A guiding assumption of strategic writing since the late Cold War era is that strategy is getting more complex. Enough ink has been spilled on the debate over whether today’s world is more or less complex that I can hardly add anything new to the discussion. But it may be that complexity requires greater simplicity.
First, models by necessity are only really as good when taken with full knowledge of their limitations. M.L.R. Smith pointed this out a while ago:
“It is sometimes said that strategic theorists assume rationality on the part of those whom they study because they cannot assume anything else. To pass judgment on whether anyone is rational or irrational in political life is to assume that one exists in Olympian detachment with a unique insight into what constitutes supreme powers of reasoning (a self-evidently delusional position). The assumption of rationality, however, does not suppose that the actor is functioning with perfect efficiency or that all rational decisions are right ones, merely that an actor’s decisions are made after careful cost–benefit calculation and the means chosen seem optimal to accomplish the desired end.”
Now contrast this with Douglas Ollivant’s new paper, which argues that the Iraqi Sunnis made a rational decision to align their community with the United States after massive attrition at the hands of Iraqi Shiite and Iranian-backed forces during the height of the “civil war” phase of the Iraq war. Or, for that matter, this quote from William F. Owen’s paper about counterinsurgency:
“The population is not the prize. The population are the spectators to armed conflict. The prize is the control the government gains when the enemy is dead and gone. Control only exists when it is being applied, and it exists via the rule of law. The population will obey whoever exercises the power of law over them. Power creates support. Support does not create power. This is the source of great confusion.”
Here, simplicity is not being used to advance simplistic ideas–Ollivant and Owen are both drawing from rather complicated academic and experiential sources for their insights. Rather, it is that simplicity serves as an ordering principle for drawing coherent conclusions about complex social forces. We assume, in the case of both, that counterinsurgency is not so different from other forms of war and politics. The basic principle that politics equals “power over peoples” applies, and we observe that actors often alter their perceptions and goals based on informal assessments of relative power. Again, doing so does not erase the immense complexity inherent in political life and its armed sub-branch. But it does provide a useful way of approaching it.
Simplicity brings out the most important element of politics: the “ghost in the machine” represented by the crucial importance of both internal and external forms of power in political life. Such a “ghost” is by definition hidden–sometimes purposefully. But I suspect most of the time it is because we sometimes mislead ourselves into thinking we’ve gotten to a more enlightened place where such coarse considerations are a thing of the past.

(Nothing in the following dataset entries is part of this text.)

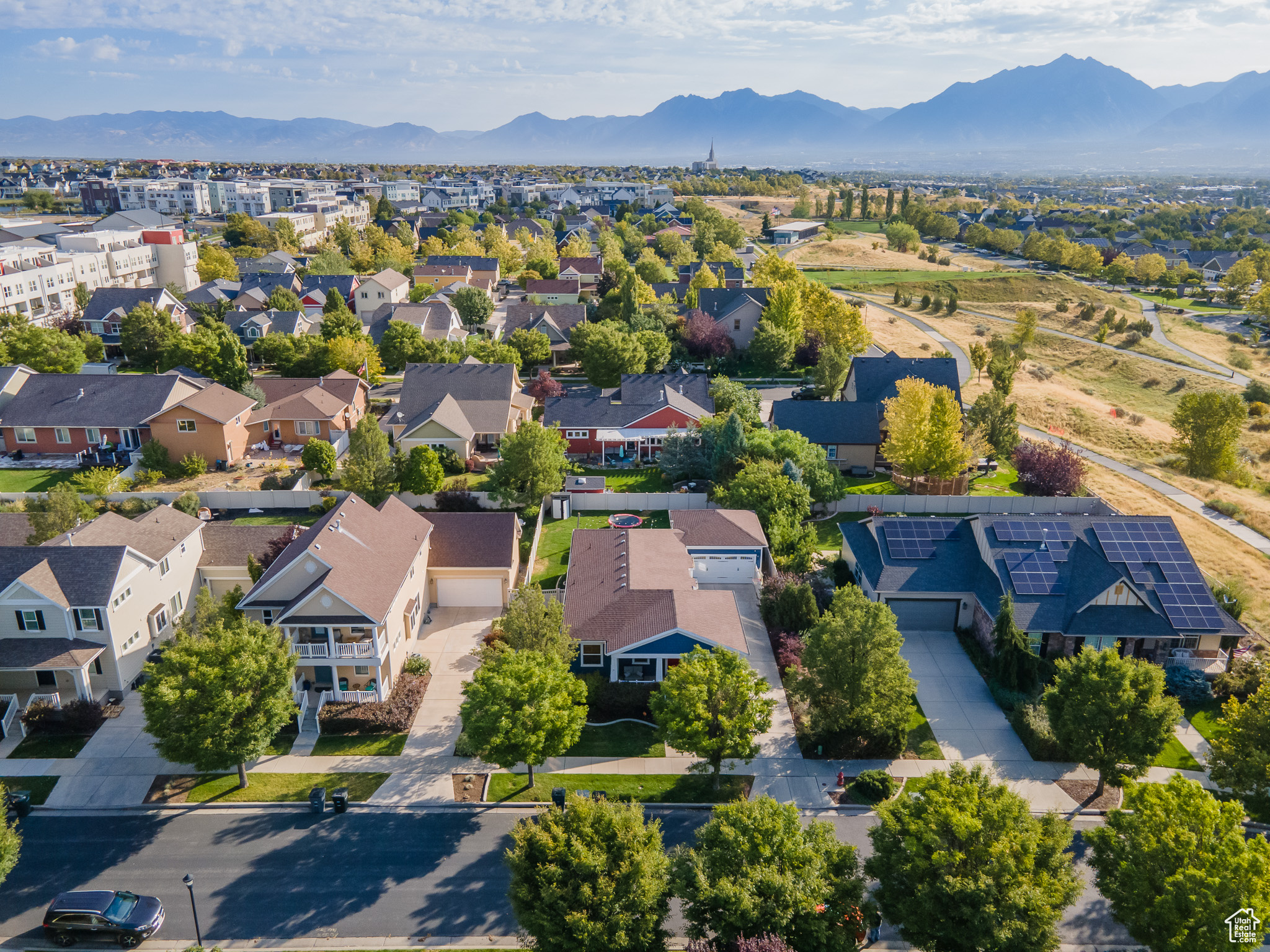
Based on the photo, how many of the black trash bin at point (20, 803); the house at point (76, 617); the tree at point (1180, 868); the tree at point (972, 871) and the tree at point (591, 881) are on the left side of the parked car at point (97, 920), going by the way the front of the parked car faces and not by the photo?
2

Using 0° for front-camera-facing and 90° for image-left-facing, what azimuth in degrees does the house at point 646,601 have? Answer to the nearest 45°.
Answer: approximately 0°

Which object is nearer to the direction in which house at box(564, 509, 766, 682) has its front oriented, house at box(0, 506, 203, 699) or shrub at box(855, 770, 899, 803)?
the shrub

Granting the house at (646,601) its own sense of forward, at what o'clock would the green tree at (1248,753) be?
The green tree is roughly at 10 o'clock from the house.

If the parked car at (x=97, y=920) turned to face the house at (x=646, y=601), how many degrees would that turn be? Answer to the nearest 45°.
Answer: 0° — it already faces it

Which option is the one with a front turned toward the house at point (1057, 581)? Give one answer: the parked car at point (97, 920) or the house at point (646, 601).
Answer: the parked car

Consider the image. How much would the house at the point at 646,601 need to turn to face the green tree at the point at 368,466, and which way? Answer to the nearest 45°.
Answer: approximately 135° to its right

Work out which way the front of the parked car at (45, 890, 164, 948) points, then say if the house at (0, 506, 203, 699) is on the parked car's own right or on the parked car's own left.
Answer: on the parked car's own left

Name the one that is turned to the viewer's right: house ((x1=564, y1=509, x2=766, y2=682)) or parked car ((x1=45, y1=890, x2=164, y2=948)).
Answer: the parked car

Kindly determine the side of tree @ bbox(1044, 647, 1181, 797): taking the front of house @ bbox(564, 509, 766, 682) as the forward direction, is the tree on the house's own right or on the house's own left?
on the house's own left

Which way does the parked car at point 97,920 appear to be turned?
to the viewer's right
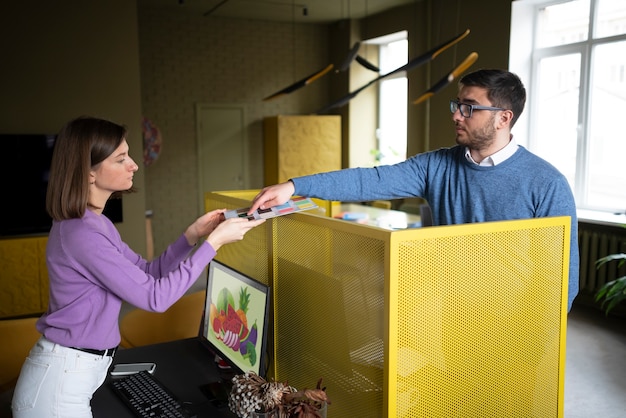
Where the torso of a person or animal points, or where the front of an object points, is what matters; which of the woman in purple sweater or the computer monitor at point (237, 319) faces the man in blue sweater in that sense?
the woman in purple sweater

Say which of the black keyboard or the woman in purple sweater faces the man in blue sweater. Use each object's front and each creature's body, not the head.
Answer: the woman in purple sweater

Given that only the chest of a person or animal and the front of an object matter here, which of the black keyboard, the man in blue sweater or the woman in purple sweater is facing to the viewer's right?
the woman in purple sweater

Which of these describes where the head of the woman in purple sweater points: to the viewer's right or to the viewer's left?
to the viewer's right

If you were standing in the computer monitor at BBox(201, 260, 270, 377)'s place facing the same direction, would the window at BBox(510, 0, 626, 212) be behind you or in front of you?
behind

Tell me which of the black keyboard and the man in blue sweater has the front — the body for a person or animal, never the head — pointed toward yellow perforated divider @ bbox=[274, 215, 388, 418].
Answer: the man in blue sweater

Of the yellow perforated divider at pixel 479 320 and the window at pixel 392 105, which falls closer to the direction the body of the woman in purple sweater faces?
the yellow perforated divider

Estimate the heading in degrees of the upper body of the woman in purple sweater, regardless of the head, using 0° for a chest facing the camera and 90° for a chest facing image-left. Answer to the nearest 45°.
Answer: approximately 270°

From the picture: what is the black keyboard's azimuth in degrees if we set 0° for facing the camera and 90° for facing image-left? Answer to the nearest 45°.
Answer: approximately 45°

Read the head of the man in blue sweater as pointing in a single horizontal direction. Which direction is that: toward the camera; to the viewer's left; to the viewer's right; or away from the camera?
to the viewer's left
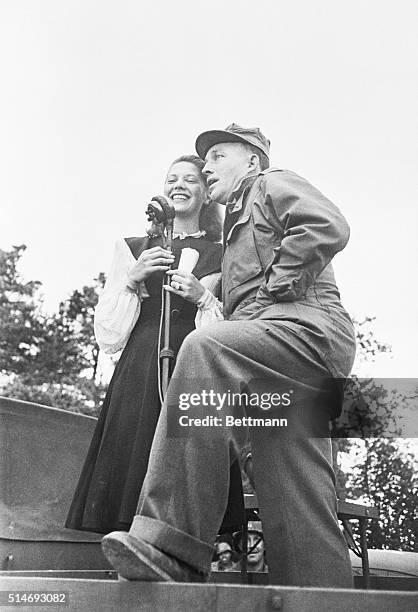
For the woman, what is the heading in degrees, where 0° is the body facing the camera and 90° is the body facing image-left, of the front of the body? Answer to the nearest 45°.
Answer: approximately 0°

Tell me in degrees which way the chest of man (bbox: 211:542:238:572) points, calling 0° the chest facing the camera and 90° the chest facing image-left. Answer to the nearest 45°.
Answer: approximately 0°

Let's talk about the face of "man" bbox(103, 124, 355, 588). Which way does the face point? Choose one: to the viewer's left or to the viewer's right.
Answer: to the viewer's left

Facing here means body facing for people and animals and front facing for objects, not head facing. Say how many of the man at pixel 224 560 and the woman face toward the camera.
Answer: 2

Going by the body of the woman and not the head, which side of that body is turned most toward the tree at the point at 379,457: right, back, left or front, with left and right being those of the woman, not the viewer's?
back

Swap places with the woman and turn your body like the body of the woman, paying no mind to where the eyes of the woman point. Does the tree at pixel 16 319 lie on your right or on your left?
on your right
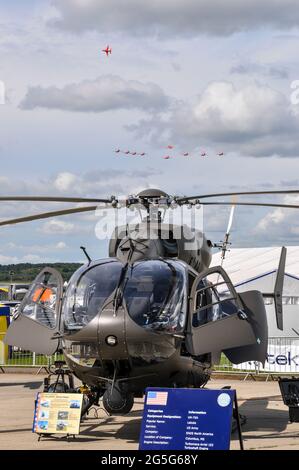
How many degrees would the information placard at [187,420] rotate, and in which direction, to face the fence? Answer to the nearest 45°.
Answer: approximately 180°

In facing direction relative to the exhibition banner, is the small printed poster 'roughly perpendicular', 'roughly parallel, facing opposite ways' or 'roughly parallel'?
roughly parallel

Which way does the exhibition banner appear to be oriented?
toward the camera

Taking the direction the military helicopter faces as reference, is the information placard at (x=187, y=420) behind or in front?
in front

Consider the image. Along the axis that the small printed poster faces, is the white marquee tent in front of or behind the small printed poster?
behind

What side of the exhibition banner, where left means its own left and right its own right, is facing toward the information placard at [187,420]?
front

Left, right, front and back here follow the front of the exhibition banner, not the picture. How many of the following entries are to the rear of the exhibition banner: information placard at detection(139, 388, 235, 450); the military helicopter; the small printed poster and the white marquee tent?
1

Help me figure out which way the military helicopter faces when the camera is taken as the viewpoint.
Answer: facing the viewer

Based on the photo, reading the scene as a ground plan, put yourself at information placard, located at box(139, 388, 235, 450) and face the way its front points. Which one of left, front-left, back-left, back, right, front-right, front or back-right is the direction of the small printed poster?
back-right

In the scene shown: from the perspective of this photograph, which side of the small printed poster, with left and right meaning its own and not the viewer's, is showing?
front

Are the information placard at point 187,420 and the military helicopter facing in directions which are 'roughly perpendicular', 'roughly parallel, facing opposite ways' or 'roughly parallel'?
roughly parallel

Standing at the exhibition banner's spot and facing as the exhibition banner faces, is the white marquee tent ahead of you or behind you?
behind
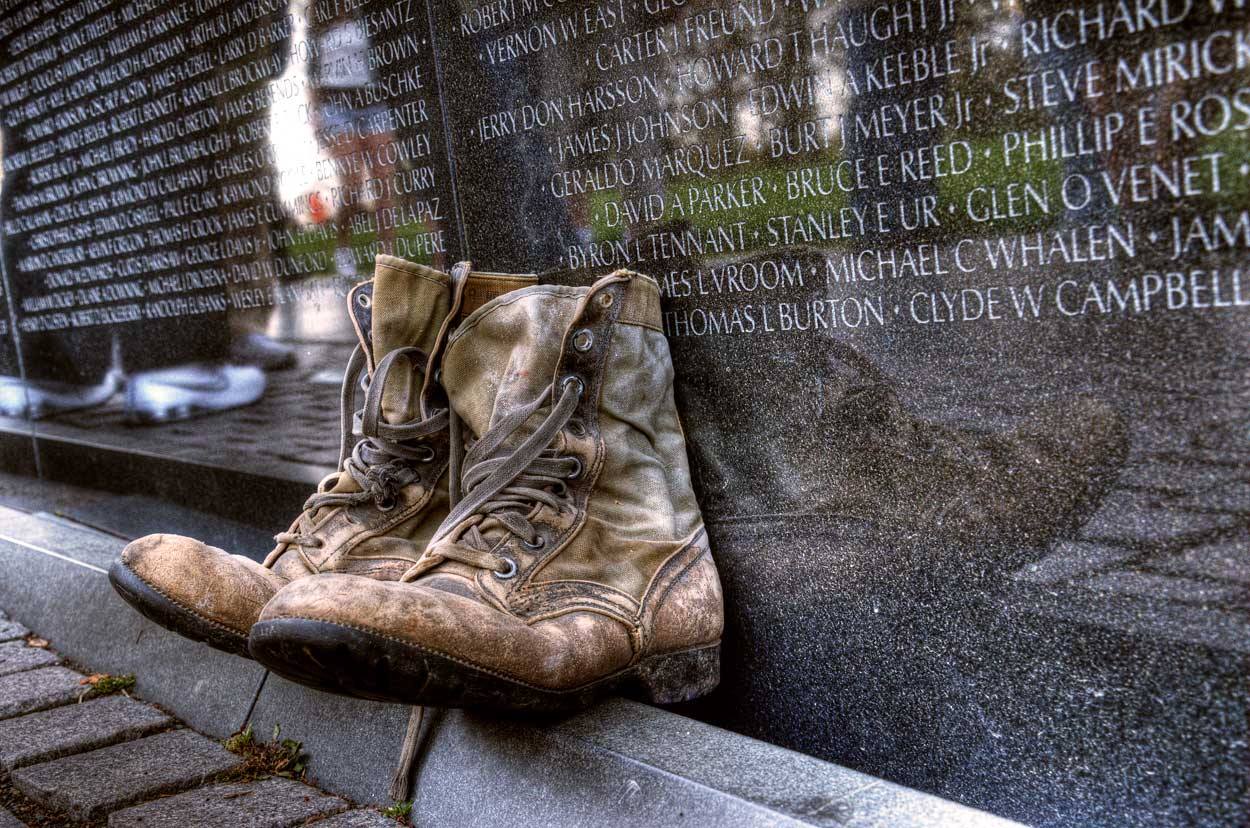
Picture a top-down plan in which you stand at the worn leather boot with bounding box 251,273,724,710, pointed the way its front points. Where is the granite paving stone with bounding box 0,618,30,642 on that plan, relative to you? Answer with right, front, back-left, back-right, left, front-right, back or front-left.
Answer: right

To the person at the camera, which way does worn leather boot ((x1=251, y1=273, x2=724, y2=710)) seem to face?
facing the viewer and to the left of the viewer

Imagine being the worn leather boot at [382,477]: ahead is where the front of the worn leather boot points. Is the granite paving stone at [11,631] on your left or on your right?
on your right

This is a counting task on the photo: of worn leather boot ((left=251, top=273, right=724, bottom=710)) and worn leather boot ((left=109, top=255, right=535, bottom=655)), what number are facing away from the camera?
0

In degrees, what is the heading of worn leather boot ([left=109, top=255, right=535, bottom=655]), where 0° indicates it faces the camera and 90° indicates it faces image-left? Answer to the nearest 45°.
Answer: approximately 45°

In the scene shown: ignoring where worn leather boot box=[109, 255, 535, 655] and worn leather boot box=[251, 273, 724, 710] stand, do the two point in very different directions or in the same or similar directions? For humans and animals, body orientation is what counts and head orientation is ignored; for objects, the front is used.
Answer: same or similar directions
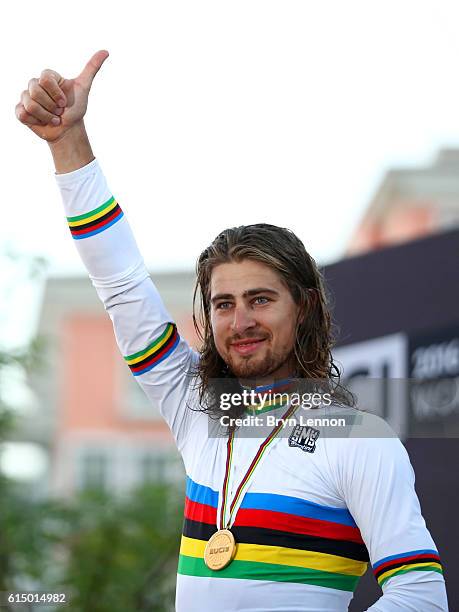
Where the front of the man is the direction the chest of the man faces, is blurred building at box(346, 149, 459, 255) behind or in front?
behind

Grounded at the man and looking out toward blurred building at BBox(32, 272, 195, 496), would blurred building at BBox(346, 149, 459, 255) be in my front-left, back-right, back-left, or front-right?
front-right

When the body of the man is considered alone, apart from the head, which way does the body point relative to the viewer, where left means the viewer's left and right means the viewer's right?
facing the viewer and to the left of the viewer

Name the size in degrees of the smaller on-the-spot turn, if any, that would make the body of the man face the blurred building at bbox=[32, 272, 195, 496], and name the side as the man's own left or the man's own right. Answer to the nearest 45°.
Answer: approximately 135° to the man's own right

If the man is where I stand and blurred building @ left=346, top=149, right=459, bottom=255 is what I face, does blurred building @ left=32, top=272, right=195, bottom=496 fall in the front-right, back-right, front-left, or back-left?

The ghost occasionally rattles its chains and we catch a brief glimpse, only to discount it as an illusion or nightmare.
Extraneous complexity can sometimes obscure our understanding of security policy problems. Mike Few had an interesting perspective based on his own experiences in Iraq a little while ago:
“We acknowledged that they were thinking, rational men acting over perceived grievances generated from either ideology or emotion. Unfortunately, we still had to fight it out for a bit until we exhausted the enemy, but we did not coddle, preach, or attempt to win their hearts, minds, or soul even when we disagreed with them. …I’m wondering if we really respect our enemy, or do we feel that he is just a confused, illiterate soul waiting to have his heart, mind, and soul converted by modernity?… He is not a victim of circumstance. He made a choice.”
I’ve seen a lot of complex explanations about the role of root causes and structural inequalities for the actions of terrorists and criminals. But perhaps the simplest explanation is that they made a choice–for ideology, power, or whatever–that they were going to transgress what we understand as basic societal rules of conduct, and that they arrogated to themselves the unique right to do so. To add to my colleague Alex Olesker’s thoughts, there are plenty of disadvantaged people who are not killing each other over gang turf. Likewise, not every student radical upset over the Vietnam War or racial inequality chose to rob banks and strike poses with automatic weapons. This doesn’t mean that force and coercion will always be the answer to dealing with adversaries–whether small-time criminals and student revolutionaries or nuclear-armed states on the other end of the spectrum. But neither is development, aid money, or appeasement. Even on a good day both might fail, since the efficacy of any method of changing someone’s behavior is situation-dependent. We’ve learned from our dealings with Pakistan’s deep state and its Taliban proxies that neither impotent threats nor enlightened inducement will change the basic strategic choice they have made because our current policy objectives place a high premium on Pakistani cooperation.
In closing, if our world is indeed getting more complex–and I’ve seen many convincing arguments for either side–we will need simple explanations and models even more–as long as we recognize their faults and limitations.